HOW TO COMPLETE THIS TASK: Please repeat the records, word for word and without gaps.
(Beginning of EXCERPTED RECORDS)
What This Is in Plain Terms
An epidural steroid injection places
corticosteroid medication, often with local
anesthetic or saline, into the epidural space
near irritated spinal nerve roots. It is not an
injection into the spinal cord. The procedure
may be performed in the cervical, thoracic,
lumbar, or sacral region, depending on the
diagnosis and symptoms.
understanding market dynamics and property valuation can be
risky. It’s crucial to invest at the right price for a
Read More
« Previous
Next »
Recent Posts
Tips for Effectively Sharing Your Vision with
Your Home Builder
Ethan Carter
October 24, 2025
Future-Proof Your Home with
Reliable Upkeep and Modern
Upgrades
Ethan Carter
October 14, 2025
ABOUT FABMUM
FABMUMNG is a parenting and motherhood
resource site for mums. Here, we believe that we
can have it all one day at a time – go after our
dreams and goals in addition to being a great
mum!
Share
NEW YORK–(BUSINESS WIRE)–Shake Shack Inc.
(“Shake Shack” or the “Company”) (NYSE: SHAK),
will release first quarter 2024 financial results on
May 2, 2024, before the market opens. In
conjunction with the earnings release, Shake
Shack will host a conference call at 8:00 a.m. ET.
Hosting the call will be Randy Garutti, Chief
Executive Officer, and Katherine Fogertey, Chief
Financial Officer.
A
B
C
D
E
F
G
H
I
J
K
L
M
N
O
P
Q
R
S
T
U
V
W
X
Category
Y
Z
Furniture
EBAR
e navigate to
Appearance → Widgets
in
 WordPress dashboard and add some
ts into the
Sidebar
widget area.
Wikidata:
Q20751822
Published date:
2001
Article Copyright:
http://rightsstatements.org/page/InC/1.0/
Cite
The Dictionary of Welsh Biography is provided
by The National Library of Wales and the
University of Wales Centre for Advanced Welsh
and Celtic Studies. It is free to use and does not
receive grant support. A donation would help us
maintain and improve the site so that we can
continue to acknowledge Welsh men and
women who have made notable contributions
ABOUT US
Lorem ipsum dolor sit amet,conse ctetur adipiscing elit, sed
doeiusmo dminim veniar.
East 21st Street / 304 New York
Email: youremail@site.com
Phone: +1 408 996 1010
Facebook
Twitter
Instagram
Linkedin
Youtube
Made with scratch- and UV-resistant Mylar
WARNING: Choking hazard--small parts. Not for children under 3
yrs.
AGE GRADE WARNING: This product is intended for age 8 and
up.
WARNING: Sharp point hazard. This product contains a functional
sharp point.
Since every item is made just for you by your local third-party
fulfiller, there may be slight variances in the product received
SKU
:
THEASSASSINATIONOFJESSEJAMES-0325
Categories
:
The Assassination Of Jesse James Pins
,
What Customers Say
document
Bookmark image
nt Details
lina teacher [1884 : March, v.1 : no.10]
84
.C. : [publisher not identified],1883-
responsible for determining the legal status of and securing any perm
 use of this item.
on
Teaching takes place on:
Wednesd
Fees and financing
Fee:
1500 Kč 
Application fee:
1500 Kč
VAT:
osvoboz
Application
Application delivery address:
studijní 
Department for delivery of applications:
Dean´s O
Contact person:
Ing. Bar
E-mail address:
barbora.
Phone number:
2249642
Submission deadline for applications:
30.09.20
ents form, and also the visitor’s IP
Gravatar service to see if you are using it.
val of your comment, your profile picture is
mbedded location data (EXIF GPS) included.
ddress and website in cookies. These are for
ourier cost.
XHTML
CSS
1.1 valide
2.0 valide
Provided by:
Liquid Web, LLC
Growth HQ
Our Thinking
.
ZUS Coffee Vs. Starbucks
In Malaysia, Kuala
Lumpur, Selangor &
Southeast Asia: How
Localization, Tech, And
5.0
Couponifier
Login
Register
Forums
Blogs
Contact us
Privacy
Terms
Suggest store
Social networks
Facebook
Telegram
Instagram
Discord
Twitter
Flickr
(End of EXCERPTED RECORDS)
SOLUTION FOR THIS PROBLEM:
What This Is in Plain Terms
An epidural steroid injection places
corticosteroid medication, often with local
anesthetic or saline, into the epidural space
near irritated spinal nerve roots. It is not an
injection into the spinal cord. The procedure
may be performed in the cervical, thoracic,
lumbar, or sacral region, depending on the
diagnosis and symptoms.
understanding market dynamics and property valuation can be
risky. It’s crucial to invest at the right price for a
Read More
« Previous
Next »
Recent Posts
Tips for Effectively Sharing Your Vision with
Your Home Builder
Ethan Carter
October 24, 2025
Future-Proof Your Home with
Reliable Upkeep and Modern
Upgrades
Ethan Carter
October 14, 2025
ABOUT FABMUM
FABMUMNG is a parenting and motherhood
resource site for mums. Here, we believe that we
can have it all one day at a time – go after our
dreams and goals in addition to being a great
mum!
Share
NEW YORK–(BUSINESS WIRE)–Shake Shack Inc.
(“Shake Shack” or the “Company”) (NYSE: SHAK),
will release first quarter 2024 financial results on
May 2, 2024, before the market opens. In
conjunction with the earnings release, Shake
Shack will host a conference call at 8:00 a.m. ET.
Hosting the call will be Randy Garutti, Chief
Executive Officer, and Katherine Fogertey, Chief
Financial Officer.
A
B
C
D
E
F
G
H
I
J
K
L
M
N
O
P
Q
R
S
T
U
V
W
X
Category
Y
Z
Furniture
EBAR
e navigate to
Appearance → Widgets
in
 WordPress dashboard and add some
ts into the
Sidebar
widget area.
Wikidata:
Q20751822
Published date:
2001
Article Copyright:
http://rightsstatements.org/page/InC/1.0/
Cite
The Dictionary of Welsh Biography is provided
by The National Library of Wales and the
University of Wales Centre for Advanced Welsh
and Celtic Studies. It is free to use and does not
receive grant support. A donation would help us
maintain and improve the site so that we can
continue to acknowledge Welsh men and
women who have made notable contributions
ABOUT US
Lorem ipsum dolor sit amet,conse ctetur adipiscing elit, sed
doeiusmo dminim veniar.
East 21st Street / 304 New York
Email: youremail@site.com
Phone: +1 408 996 1010
Facebook
Twitter
Instagram
Linkedin
Youtube
Made with scratch- and UV-resistant Mylar
WARNING: Choking hazard--small parts. Not for children under 3
yrs.
AGE GRADE WARNING: This product is intended for age 8 and
up.
WARNING: Sharp point hazard. This product contains a functional
sharp point.
Since every item is made just for you by your local third-party
fulfiller, there may be slight variances in the product received
SKU
:
THEASSASSINATIONOFJESSEJAMES-0325
Categories
:
The Assassination Of Jesse James Pins
,
What Customers Say
document
Bookmark image
nt Details
lina teacher [1884 : March, v.1 : no.10]
84
.C. : [publisher not identified],1883-
responsible for determining the legal status of and securing any perm
 use of this item.
on
Teaching takes place on:
Wednesd
Fees and financing
Fee:
1500 Kč 
Application fee:
1500 Kč
VAT:
osvoboz
Application
Application delivery address:
studijní 
Department for delivery of applications:
Dean´s O
Contact person:
Ing. Bar
E-mail address:
barbora.
Phone number:
2249642
Submission deadline for applications:
30.09.20
ents form, and also the visitor’s IP
Gravatar service to see if you are using it.
val of your comment, your profile picture is
mbedded location data (EXIF GPS) included.
ddress and website in cookies. These are for
ourier cost.
XHTML
CSS
1.1 valide
2.0 valide
Provided by:
Liquid Web, LLC
Growth HQ
Our Thinking
.
ZUS Coffee Vs. Starbucks
In Malaysia, Kuala
Lumpur, Selangor &
Southeast Asia: How
Localization, Tech, And
5.0
Couponifier
Login
Register
Forums
Blogs
Contact us
Privacy
Terms
Suggest store
Social networks
Facebook
Telegram
Instagram
Discord
Twitter
Flickr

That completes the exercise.